- El déficit fiscal en Perú se estancó en 2.2% del PBI el último mes.
- El MEF proyecta un déficit de 1.8% del PBI para finales de 2026.
- Las crecientes presiones de gasto podrían comprometer el desarrollo económico del país.
- La recaudación fiscal está en aumento, pero tiene límites sostenibles.
- La proyección de crecimiento del gremio empresarial se sitúa en 3.1% para el próximo año.
- La capacidad de endeudamiento del país no debe exceder el 30% del PBI para 2030.
El déficit fiscal en Perú se ha mantenido en un 2.2% del Producto Bruto Interno (PBI) durante el último mes, lo que ha generado preocupación entre los analistas económicos. A pesar de este estancamiento, el Ministerio de Economía y Finanzas (MEF) mantiene su expectativa de reducir el déficit a un 1.8% del PBI para finales de 2026. Eloy Durand, viceministro de Economía, ha señalado que aunque se espera cumplir con esta meta, existen dudas sobre cómo se alcanzará el objetivo de 1.4% del PBI para 2027, dado el contexto actual de presiones fiscales y demandas de gasto público.
Las presiones de gasto son un factor crítico en la situación fiscal del país. El Poder Ejecutivo enfrenta un aumento en las propuestas legislativas que podrían afectar negativamente las cuentas fiscales, incluyendo demandas de diversos sectores que buscan incrementar el gasto del Estado. Durand advirtió que ceder ante estas presiones podría comprometer el desarrollo económico del país, ya que el aumento del gasto corriente no es sostenible a largo plazo. La recaudación fiscal, aunque está en aumento, tiene sus límites y no puede seguir el ritmo del gasto sin poner en riesgo la estabilidad económica.
La capacidad del gobierno para asumir nuevas obligaciones financieras también se encuentra en un punto crítico. Perú tiene como objetivo no exceder el 30% del PBI en endeudamiento para el año 2030, lo que implica que cualquier aumento en el gasto debe ser cuidadosamente evaluado. El gerente de estudios económicos del Banco Central de Reserva del Perú (BCRP), Adrián Armas, ha señalado que no se están generando los espacios fiscales necesarios para enfrentar futuros choques económicos, lo que podría poner en riesgo la estabilidad fiscal del país en el mediano plazo.

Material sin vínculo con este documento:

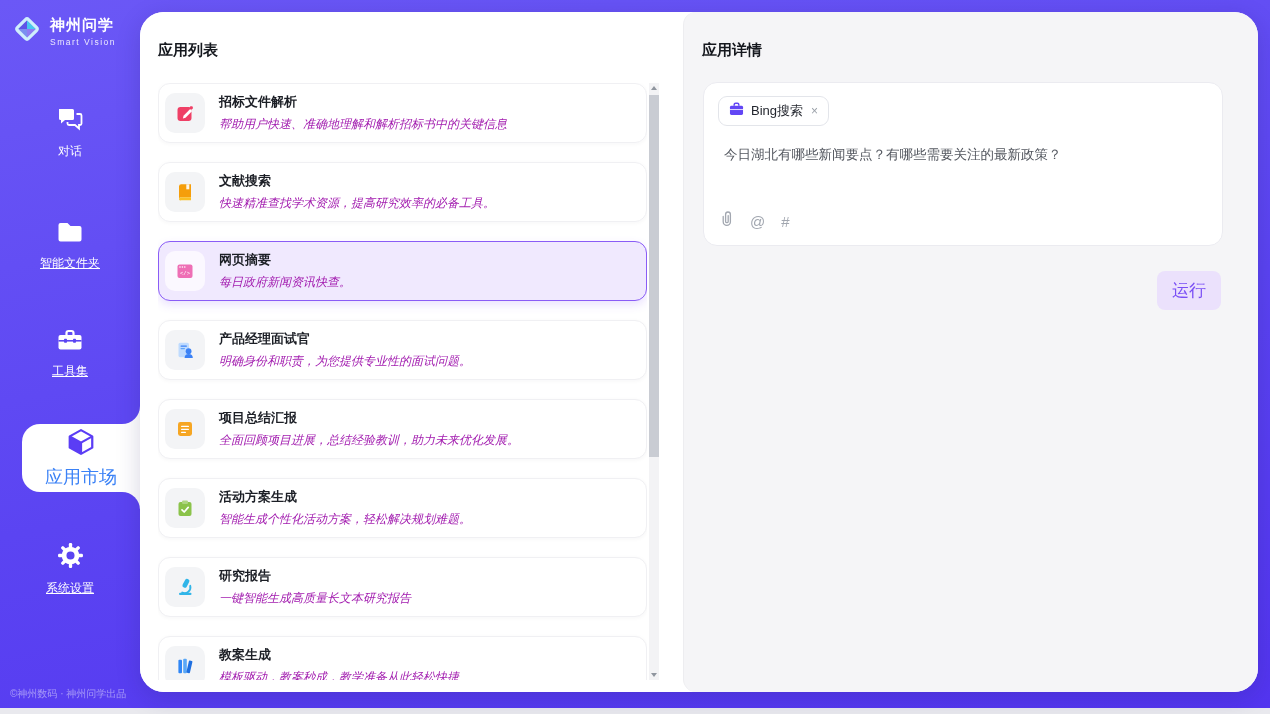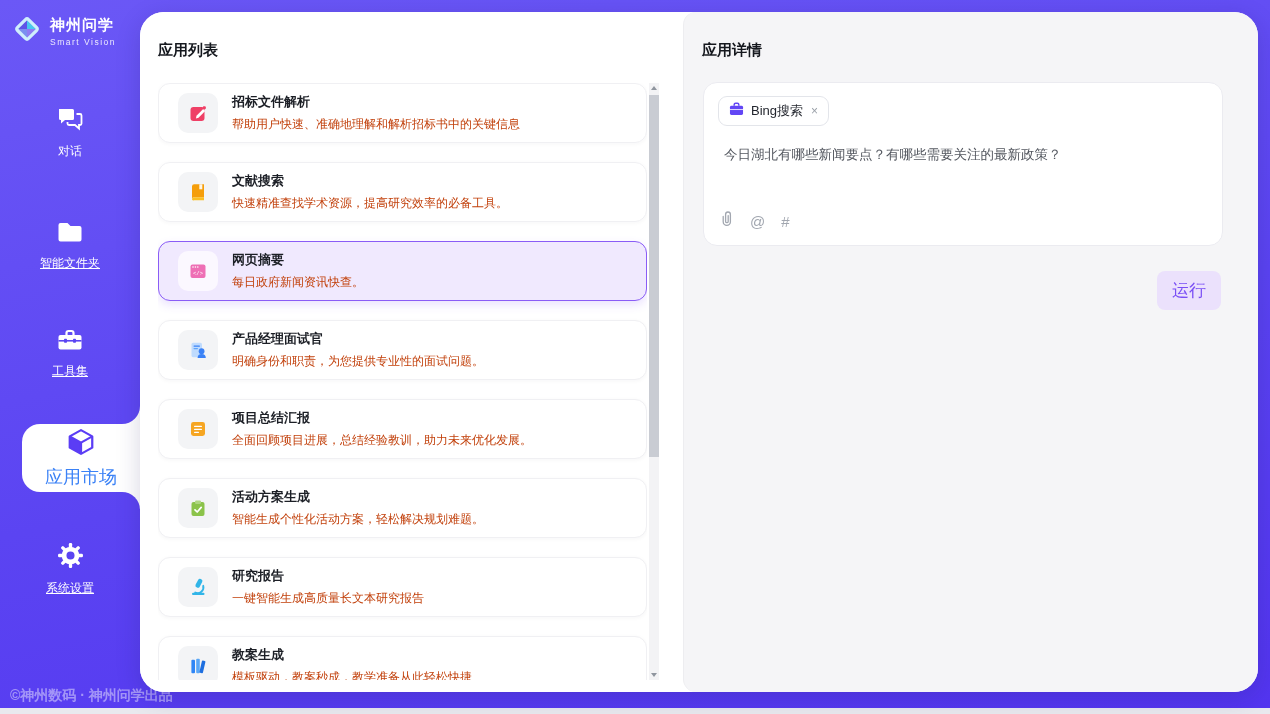--- a/index.html
+++ b/index.html
@@ -18,38 +18,38 @@
           border-radius:18px 0 0 18px; display:flex; flex-direction:column; align-items:center;
           justify-content:center; cursor:pointer; }
   .bump .nav-label { color:#3b82f6; margin-top:4px; font-size:18px; }
   .ear { position:absolute; left:122px; width:18px; height:18px; background:#fff; }
   .ear-top { top:406px; } .ear-bottom { top:492px; }
   .ear-top  .ear-in { width:100%; height:100%; background:#5e48f3; border-radius:0 0 18px 0; }
   .ear-bottom .ear-in { width:100%; height:100%; background:#5c44f2; border-radius:0 18px 0 0; }
   .user-row { position:absolute; left:0; top:648px; width:140px; display:flex; align-items:center; justify-content:center; gap:9px; }
   .avatar { width:28px; height:28px; border-radius:50%; background:#f1edfd; display:grid; place-items:center; }
   .user-name { color:#fff; font-size:13px; }
-  .copyright { position:absolute; left:10px; top:687px; color:rgba(255,255,255,.45); font-size:14px;font-weight:bold; }
+  .copyright { position:absolute; left:10px; top:687px; color:rgba(255,255,255,.45); font-size:10px; }
 
   
   .content { position:absolute; left:140px; top:12px; width:1118px; height:680px; border-radius:24px;
              background:#fff; display:flex; overflow:hidden; box-shadow:0 6px 24px rgba(30,20,90,.18); }
   .panel-title { font-size:15px; font-weight:bold; color:#15181e; position:absolute; left:18px; top:29px; }
 
   
   .list-panel { position:relative; width:543px; background:#fff; height:100%; }
   .items { position:absolute; left:18px; top:71px; width:489px; height:597px; overflow:hidden; }
   .item { height:60px; margin-bottom:19px; border:1px solid #f0f0f3; border-radius:12px; background:#fff;
-          display:flex; align-items:center; padding-left:19px; box-shadow:0 1px 4px rgba(25,25,60,.04); cursor:pointer; }
+          display:flex; align-items:center; padding-left:6px; box-shadow:0 1px 4px rgba(25,25,60,.04); cursor:pointer; }
   .item.sel { background:#f0e9fe; border-color:#8a5cf6; box-shadow:0 4px 10px rgba(122,72,250,.16); }
   .tile { width:40px; height:40px; flex:none; border-radius:10px; background:#f3f4f6; display:grid;
           place-items:center; margin-right:14px; }
   .item.sel .tile { background:#fbf8ff; }
   .item-title { font-size:13px; font-weight:bold; color:#1c1f26; margin-bottom:5px; }
-  .item-desc  { font-size:12px; color:#c2410c; }
+  .item-desc  { font-size:12px; color:#a21caf;font-style:italic; }
 
   .sb { position:absolute; right:24px; top:71px; width:10px; height:597px; background:#f3f3f5; }
   .sb-arrow { height:10px; display:grid; place-items:center; cursor:pointer; }
   .tri-up { width:0; height:0; border-left:3px solid transparent; border-right:3px solid transparent; border-bottom:4px solid #8f959e; }
   .tri-dn { width:0; height:0; border-left:3px solid transparent; border-right:3px solid transparent; border-top:4px solid #8f959e; }
   .sb-thumb { position:absolute; left:0; top:12px; width:10px; height:362px; background:#c9ccd3; cursor:grab; }
   .sb-arrow.bottom { position:absolute; bottom:0; left:0; width:10px; }
 
   
   .detail-panel { position:relative; flex:1; background:#f5f5f7; border-left:1px solid #ededf0; height:100%;border-radius:13px; }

Desde la perspectiva de los inversores, la incertidumbre sobre el futuro del déficit fiscal y las presiones de gasto podrían influir en las decisiones de inversión. Los empresarios tienden a postergar sus decisiones de inversión a la espera de señales claras del gobierno. Esto se refleja en la proyección de crecimiento del gremio empresarial, que se sitúa en un 3.1% para el próximo año. La falta de claridad en las políticas fiscales podría llevar a una reducción en la inversión privada, lo que afectaría el crecimiento económico a largo plazo.
De cara al futuro, es fundamental monitorear las decisiones del gobierno en relación con el gasto público y las propuestas legislativas que podrían impactar las cuentas fiscales. La situación fiscal de Perú será un tema clave en las próximas elecciones, y cualquier cambio en la administración podría alterar las proyecciones actuales. Además, el comportamiento de los precios de los commodities, que han beneficiado a la recaudación fiscal, será un factor a tener en cuenta en las proyecciones económicas para el próximo año.